[Items listed in a dataset]

'''

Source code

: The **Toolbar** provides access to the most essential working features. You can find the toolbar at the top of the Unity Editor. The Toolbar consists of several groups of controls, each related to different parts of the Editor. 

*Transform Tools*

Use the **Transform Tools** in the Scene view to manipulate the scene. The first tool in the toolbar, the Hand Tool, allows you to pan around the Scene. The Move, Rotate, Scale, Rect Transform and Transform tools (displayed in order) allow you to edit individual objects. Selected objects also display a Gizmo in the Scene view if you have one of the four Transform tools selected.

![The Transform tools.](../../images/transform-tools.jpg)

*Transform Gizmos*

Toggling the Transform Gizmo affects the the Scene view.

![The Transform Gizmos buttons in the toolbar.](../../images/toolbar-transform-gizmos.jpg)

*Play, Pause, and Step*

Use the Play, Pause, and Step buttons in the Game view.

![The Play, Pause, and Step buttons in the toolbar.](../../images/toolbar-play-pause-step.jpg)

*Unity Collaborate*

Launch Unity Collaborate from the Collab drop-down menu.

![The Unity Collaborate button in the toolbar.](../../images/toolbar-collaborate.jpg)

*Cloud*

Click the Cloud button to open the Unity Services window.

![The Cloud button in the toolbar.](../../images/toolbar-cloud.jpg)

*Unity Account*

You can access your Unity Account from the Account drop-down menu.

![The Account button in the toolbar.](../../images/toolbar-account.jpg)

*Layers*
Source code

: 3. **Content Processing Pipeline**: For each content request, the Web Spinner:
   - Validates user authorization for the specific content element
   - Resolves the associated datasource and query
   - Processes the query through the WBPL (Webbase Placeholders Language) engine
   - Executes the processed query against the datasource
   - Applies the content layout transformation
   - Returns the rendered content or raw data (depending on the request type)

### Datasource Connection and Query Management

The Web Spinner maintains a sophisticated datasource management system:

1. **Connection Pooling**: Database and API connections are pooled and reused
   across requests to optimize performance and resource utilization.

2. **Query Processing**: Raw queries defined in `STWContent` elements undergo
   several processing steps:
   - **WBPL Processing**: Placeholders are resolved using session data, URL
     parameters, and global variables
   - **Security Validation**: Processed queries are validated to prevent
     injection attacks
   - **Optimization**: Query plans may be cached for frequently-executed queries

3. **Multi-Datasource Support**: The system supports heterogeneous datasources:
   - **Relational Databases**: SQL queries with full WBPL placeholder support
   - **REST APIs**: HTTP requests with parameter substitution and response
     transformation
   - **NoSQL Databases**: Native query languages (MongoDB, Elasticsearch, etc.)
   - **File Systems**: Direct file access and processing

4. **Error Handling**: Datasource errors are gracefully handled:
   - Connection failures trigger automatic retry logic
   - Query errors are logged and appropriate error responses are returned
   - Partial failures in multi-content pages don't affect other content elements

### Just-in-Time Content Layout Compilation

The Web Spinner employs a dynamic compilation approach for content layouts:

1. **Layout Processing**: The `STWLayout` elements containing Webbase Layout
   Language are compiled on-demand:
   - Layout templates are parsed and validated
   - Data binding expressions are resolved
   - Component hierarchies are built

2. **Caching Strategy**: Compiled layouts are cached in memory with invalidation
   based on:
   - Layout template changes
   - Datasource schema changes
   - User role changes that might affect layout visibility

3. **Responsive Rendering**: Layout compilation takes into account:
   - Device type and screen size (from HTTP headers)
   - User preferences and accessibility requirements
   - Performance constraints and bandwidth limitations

'''

→ WRITTEN TASK: Transcribe each item of the material above line for line, with nothing altered.

→ TASK ANSWER:
Source code

: The **Toolbar** provides access to the most essential working features. You can find the toolbar at the top of the Unity Editor. The Toolbar consists of several groups of controls, each related to different parts of the Editor. 

*Transform Tools*

Use the **Transform Tools** in the Scene view to manipulate the scene. The first tool in the toolbar, the Hand Tool, allows you to pan around the Scene. The Move, Rotate, Scale, Rect Transform and Transform tools (displayed in order) allow you to edit individual objects. Selected objects also display a Gizmo in the Scene view if you have one of the four Transform tools selected.

![The Transform tools.](../../images/transform-tools.jpg)

*Transform Gizmos*

Toggling the Transform Gizmo affects the the Scene view.

![The Transform Gizmos buttons in the toolbar.](../../images/toolbar-transform-gizmos.jpg)

*Play, Pause, and Step*

Use the Play, Pause, and Step buttons in the Game view.

![The Play, Pause, and Step buttons in the toolbar.](../../images/toolbar-play-pause-step.jpg)

*Unity Collaborate*

Launch Unity Collaborate from the Collab drop-down menu.

![The Unity Collaborate button in the toolbar.](../../images/toolbar-collaborate.jpg)

*Cloud*

Click the Cloud button to open the Unity Services window.

![The Cloud button in the toolbar.](../../images/toolbar-cloud.jpg)

*Unity Account*

You can access your Unity Account from the Account drop-down menu.

![The Account button in the toolbar.](../../images/toolbar-account.jpg)

*Layers*
Source code

: 3. **Content Processing Pipeline**: For each content request, the Web Spinner:
   - Validates user authorization for the specific content element
   - Resolves the associated datasource and query
   - Processes the query through the WBPL (Webbase Placeholders Language) engine
   - Executes the processed query against the datasource
   - Applies the content layout transformation
   - Returns the rendered content or raw data (depending on the request type)

### Datasource Connection and Query Management

The Web Spinner maintains a sophisticated datasource management system:

1. **Connection Pooling**: Database and API connections are pooled and reused
   across requests to optimize performance and resource utilization.

2. **Query Processing**: Raw queries defined in `STWContent` elements undergo
   several processing steps:
   - **WBPL Processing**: Placeholders are resolved using session data, URL
     parameters, and global variables
   - **Security Validation**: Processed queries are validated to prevent
     injection attacks
   - **Optimization**: Query plans may be cached for frequently-executed queries

3. **Multi-Datasource Support**: The system supports heterogeneous datasources:
   - **Relational Databases**: SQL queries with full WBPL placeholder support
   - **REST APIs**: HTTP requests with parameter substitution and response
     transformation
   - **NoSQL Databases**: Native query languages (MongoDB, Elasticsearch, etc.)
   - **File Systems**: Direct file access and processing

4. **Error Handling**: Datasource errors are gracefully handled:
   - Connection failures trigger automatic retry logic
   - Query errors are logged and appropriate error responses are returned
   - Partial failures in multi-content pages don't affect other content elements

### Just-in-Time Content Layout Compilation

The Web Spinner employs a dynamic compilation approach for content layouts:

1. **Layout Processing**: The `STWLayout` elements containing Webbase Layout
   Language are compiled on-demand:
   - Layout templates are parsed and validated
   - Data binding expressions are resolved
   - Component hierarchies are built

2. **Caching Strategy**: Compiled layouts are cached in memory with invalidation
   based on:
   - Layout template changes
   - Datasource schema changes
   - User role changes that might affect layout visibility

3. **Responsive Rendering**: Layout compilation takes into account:
   - Device type and screen size (from HTTP headers)
   - User preferences and accessibility requirements
   - Performance constraints and bandwidth limitations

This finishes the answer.